Data to process ▸
* * * * * * *
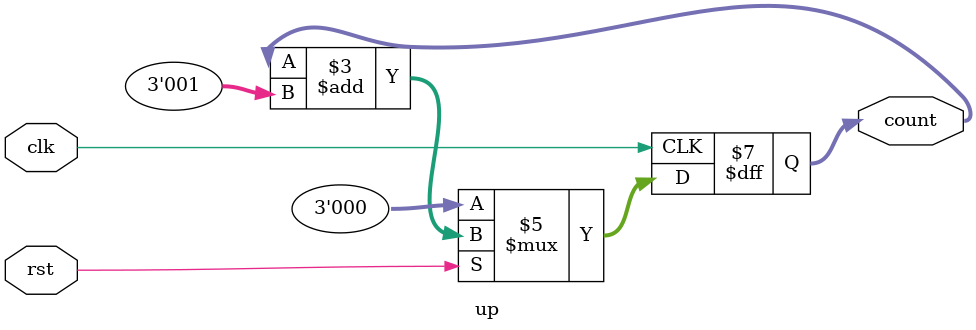
<source format=v>
module up(input clk,rst,output reg[2:0]count);
always@(posedge clk)begin
if(rst==0)begin
count<=3'b000;
end
else begin
count<=count+3'b001;
end
end
endmodule

</source>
* * * * * * *
Brief ▸
Give the listing again word for word. Skip any pictures.

Your solution ▸
<source format=v>
module up(input clk,rst,output reg[2:0]count);
always@(posedge clk)begin
if(rst==0)begin
count<=3'b000;
end
else begin
count<=count+3'b001;
end
end
endmodule

</source>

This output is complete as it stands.